United States

Stock surrender and repurchase transaction lacked economic substance

Taxpayer scheme to avoid compensation income disallowed


The two business owner-employees involved in Austin v. Commissioner, T.C. Memo. 2017-69 sought to avoid tax on the vesting of their stock compensation. The Tax Court agreed with the IRS’ assertion that each employee had taxable income of about $45.7 million at the time their stock vested. Their efforts to avoid tax on this income were ineffective, and they were subject to a penalty due to their negligent failure to report the income.

Stock compensation vesting

An employee receiving stock as compensation is not immediately taxed on the receipt if the stock is subject to a “substantial risk of forfeiture” under the rules of section 83 of the Tax Code.  A condition of continued employment may constitute a substantial risk for forfeiture.
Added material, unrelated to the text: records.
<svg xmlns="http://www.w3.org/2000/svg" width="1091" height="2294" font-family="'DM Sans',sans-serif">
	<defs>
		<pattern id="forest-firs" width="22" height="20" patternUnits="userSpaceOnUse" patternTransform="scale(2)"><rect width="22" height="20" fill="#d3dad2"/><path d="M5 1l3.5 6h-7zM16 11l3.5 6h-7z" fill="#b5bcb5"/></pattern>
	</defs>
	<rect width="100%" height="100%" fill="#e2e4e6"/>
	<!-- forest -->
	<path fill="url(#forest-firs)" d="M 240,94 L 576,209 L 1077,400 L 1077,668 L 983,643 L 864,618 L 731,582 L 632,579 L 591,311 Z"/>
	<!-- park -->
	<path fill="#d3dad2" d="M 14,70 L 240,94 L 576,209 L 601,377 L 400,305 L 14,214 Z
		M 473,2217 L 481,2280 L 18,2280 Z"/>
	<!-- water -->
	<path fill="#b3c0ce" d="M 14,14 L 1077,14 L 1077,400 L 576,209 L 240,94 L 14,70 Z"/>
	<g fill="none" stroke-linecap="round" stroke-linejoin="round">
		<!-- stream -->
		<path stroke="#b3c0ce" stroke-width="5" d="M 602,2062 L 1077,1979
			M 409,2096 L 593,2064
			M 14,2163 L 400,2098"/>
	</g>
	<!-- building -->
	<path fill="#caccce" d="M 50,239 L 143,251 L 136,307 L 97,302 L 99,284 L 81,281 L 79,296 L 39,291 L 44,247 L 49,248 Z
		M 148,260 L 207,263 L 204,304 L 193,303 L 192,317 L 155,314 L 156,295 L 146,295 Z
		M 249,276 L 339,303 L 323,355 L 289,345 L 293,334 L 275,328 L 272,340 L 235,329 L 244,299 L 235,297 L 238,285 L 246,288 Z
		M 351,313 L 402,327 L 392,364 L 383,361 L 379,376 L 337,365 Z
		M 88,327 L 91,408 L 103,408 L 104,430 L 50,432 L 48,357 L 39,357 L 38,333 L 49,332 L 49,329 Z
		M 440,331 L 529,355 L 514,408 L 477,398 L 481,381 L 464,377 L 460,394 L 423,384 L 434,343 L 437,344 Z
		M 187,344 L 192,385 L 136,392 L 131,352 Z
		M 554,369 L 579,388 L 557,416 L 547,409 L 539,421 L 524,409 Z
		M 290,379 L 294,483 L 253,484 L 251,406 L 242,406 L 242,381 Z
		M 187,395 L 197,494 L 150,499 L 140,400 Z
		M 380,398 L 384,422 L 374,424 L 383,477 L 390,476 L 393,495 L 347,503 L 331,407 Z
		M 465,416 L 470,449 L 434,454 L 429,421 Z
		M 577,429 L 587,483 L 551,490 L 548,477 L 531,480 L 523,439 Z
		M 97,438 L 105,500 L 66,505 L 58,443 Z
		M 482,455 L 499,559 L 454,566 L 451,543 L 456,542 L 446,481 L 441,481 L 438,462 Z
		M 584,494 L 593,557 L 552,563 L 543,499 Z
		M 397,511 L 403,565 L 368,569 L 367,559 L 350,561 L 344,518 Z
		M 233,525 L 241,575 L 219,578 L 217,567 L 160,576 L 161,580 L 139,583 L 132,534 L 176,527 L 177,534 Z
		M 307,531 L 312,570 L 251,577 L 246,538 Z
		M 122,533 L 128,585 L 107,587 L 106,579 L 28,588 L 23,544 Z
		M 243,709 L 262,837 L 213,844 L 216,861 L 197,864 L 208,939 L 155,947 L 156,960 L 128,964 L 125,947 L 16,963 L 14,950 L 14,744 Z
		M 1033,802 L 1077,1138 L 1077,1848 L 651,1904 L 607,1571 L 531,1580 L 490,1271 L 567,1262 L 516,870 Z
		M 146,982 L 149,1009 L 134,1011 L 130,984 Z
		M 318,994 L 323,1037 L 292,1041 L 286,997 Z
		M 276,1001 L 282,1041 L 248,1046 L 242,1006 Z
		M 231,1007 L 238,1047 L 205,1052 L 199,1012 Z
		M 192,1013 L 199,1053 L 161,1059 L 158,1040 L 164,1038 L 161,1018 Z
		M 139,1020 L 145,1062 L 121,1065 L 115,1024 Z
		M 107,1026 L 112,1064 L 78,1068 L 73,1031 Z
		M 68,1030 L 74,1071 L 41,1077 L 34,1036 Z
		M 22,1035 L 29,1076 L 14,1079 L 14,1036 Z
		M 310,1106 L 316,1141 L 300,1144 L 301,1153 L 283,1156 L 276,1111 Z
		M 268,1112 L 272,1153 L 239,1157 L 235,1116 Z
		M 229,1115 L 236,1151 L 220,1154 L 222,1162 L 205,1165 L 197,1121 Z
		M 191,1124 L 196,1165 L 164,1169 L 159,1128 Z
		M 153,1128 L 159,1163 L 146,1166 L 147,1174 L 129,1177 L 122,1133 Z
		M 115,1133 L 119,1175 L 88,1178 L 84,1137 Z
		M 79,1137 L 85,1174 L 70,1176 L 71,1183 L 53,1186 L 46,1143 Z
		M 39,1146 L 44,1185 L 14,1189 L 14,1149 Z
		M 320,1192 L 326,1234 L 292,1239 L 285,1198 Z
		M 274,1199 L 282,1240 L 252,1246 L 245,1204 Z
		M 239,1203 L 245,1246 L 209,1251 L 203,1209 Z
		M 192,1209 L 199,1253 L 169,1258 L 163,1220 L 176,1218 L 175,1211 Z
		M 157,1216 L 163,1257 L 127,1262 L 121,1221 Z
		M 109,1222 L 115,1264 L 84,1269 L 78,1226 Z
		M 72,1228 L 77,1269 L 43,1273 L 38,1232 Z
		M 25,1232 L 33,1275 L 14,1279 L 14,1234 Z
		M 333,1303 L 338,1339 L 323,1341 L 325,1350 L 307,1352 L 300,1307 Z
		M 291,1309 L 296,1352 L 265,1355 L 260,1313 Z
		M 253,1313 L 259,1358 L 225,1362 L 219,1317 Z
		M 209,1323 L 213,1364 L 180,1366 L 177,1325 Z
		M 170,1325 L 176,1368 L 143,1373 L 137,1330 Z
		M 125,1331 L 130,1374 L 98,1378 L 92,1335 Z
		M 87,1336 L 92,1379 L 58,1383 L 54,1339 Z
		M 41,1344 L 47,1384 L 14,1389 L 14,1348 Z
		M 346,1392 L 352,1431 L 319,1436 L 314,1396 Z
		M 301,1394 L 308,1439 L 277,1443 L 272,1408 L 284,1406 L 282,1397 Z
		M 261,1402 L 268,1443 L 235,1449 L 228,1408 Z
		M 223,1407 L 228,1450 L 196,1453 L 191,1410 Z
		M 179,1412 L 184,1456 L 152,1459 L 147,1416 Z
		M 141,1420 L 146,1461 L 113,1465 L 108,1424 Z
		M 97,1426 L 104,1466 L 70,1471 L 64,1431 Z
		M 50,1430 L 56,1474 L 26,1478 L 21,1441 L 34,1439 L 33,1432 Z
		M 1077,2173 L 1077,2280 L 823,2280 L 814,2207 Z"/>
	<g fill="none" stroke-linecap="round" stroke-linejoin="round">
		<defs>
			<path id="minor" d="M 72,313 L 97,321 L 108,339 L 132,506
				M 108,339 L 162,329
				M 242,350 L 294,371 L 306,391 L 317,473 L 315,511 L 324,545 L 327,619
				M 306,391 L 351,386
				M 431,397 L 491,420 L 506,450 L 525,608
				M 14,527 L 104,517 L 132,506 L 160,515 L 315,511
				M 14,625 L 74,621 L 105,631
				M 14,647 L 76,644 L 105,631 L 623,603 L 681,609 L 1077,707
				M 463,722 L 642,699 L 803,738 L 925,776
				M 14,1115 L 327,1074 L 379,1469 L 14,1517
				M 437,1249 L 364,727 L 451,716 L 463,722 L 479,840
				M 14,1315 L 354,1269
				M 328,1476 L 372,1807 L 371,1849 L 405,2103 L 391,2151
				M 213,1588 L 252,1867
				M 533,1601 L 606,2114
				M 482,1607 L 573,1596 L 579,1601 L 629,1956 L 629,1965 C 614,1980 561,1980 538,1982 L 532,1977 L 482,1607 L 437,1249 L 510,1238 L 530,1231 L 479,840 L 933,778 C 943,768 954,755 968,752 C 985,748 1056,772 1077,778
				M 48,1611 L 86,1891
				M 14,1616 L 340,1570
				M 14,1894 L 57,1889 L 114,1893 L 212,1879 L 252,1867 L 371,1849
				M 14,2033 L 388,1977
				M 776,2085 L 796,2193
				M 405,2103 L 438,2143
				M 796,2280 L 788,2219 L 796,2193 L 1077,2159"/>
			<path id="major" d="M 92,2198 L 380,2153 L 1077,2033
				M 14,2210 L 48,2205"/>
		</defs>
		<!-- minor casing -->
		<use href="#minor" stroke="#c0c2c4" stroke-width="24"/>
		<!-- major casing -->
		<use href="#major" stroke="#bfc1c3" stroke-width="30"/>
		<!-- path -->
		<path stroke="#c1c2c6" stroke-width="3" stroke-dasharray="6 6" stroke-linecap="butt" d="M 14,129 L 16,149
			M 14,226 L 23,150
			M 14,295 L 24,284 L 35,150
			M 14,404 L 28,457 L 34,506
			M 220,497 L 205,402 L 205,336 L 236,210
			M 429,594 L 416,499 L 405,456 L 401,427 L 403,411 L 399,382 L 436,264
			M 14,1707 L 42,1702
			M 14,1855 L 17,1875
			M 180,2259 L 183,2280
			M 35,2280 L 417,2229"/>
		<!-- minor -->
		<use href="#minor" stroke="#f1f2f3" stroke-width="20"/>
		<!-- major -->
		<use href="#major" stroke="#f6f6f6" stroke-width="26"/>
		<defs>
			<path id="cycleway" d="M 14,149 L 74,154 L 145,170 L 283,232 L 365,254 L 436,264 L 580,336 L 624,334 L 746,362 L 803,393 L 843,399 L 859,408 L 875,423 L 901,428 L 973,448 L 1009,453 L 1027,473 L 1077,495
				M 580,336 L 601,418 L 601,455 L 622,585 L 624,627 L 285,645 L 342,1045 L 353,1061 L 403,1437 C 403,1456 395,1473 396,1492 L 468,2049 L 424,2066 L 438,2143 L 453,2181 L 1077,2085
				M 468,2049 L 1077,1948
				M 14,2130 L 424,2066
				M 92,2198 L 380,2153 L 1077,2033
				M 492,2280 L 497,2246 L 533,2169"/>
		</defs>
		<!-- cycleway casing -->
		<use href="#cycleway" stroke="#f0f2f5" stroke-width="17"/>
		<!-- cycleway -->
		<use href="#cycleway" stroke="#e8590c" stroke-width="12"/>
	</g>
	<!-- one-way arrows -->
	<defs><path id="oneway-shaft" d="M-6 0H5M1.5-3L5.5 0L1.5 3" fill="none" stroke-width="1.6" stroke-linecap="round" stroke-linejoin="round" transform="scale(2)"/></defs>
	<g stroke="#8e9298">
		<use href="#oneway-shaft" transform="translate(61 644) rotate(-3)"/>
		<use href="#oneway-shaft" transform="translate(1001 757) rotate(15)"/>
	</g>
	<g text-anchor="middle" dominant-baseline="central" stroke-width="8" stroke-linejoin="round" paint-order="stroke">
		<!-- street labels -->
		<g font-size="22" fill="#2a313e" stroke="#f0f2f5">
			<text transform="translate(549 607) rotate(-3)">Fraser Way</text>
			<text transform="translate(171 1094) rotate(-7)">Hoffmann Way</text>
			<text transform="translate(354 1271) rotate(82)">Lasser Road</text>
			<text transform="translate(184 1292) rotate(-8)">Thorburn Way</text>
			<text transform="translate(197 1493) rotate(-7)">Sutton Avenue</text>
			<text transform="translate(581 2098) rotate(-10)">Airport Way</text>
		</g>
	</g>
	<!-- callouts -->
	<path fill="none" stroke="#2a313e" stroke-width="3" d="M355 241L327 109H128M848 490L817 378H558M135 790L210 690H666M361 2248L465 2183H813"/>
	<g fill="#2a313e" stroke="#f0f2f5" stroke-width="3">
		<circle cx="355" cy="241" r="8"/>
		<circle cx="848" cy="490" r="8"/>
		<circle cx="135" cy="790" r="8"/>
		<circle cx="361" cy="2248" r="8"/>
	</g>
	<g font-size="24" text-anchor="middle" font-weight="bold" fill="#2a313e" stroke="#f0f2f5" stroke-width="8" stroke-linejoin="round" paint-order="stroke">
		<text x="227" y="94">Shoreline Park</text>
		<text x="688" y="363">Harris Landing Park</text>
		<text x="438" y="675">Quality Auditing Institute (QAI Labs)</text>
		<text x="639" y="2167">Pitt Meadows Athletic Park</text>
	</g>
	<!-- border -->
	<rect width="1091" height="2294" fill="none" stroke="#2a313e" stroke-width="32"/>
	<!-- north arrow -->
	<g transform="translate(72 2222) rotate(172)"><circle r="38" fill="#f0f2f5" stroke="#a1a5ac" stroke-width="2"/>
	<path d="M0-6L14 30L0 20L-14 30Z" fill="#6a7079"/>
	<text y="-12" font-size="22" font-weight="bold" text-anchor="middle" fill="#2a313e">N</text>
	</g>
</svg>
Each business co-owner in the Austin case held his stock subject to a provision that he would forfeit 50 percent of its value if he voluntarily terminated their employment. This provision had a five year term and expired in 2004.

The stock therefore “vested” in 2004 (i.e., the rights to the stock were no longer contingent). About $45.7 million (nearly all of the value) of each co-owner’s shares exceeded his tax basis in the shares and represented taxable compensation income to him.

Stock surrender and repurchase

A few months after the co-owners’ stock vested in 2004, each co-owner entered into a surrender and repurchase agreement with the corporation. Each individual would surrender their existing shares and simultaneously repurchase shares in exchange for a promissory note. The repurchased shares were identical to the surrendered shares.

The purposes of the stock surrender and repurchase transaction was to avoid both taxable compensation income on the vested stock, and the resulting income tax and employment tax. The Tax court held that there were two reasons the arrangement did not achieve this purpose. First, the taxable compensation income was triggered before the arrangement was put in place. Second, the arrangement lacked economic substance.  

Taxable compensation income was triggered before the stock surrender and repurchase arrangement was put in place

The co-owners stock vested in January 2004. The stock surrender and repurchase arrangement was put into place in March 2004. The Tax Court found that because taxable compensation was received at vesting in January 2004, the March 2004 agreements could not change this tax result.

The stock surrender and repurchase arrangement lacked economic substance

Further, the court held that even had the March surrender timely addressed the vesting concern, the scheme lacked econoimic substance with no business purpose for the surrender and repurchase other than tax avoidance or profit motive. The court applied the economic substance case law – the Tax Code now contains an economic substance rule, but the transaction at issue predates the statutory rule, so case law governed this issue.

The court applied the two-part economic substance test set out in Rice’s Toyota World, Inc. v. Commissioner, 752 F.2d 89 (4th Cir. 1985). The first part involved subjective determination of whether the taxpayers were motivated by no business purpose other than obtaining tax benefits when arranging the surrender and immediate repurchase of their shares. The court found here that the taxpayers’ agreements did not support a valid business purpose and the transaction was solely motivated for the purpose to avoid federal taxes.

The second part of the economic substance test involved an objective determination of whether a reasonable possibility of profit form the transaction existed apart from tax benefits. In essence, the question was whether the co-owners had a reasonable possibility of profiting from the surrender of their shares for zero consideration. Each co-owner surrendered shares he owned free and clear, and repurchased identical shares from the corporation in exchange for a promissory note. The court found that no rational person would incur over $41 million of indebtedness to acquire stock that they already owned; thus, the transaction lacked any reasonable possibility of profit.

Since the court found that the stock surrender and repurchase transaction lacked economic substance under both the subjective and objective tests, it held that the transaction lacked economic substance and should not be given its intended tax avoidance effect.  


The taxpayers here attempted to avoid taxable compensation income though a transaction the Tax Court found ineffective both because it was too late and because it lacked economic substance. As a result, the taxpayers face liability for tax and penalties.

There are straightforward lessons to learn from this case. One is to address potential tax issues before expiration of contract rights or entry into a transaction. Another is that transactions undertaken solely to achieve tax benefits should be approached cautiously if at all. To put these principles into practice, taxpayers should consult with their tax advisors.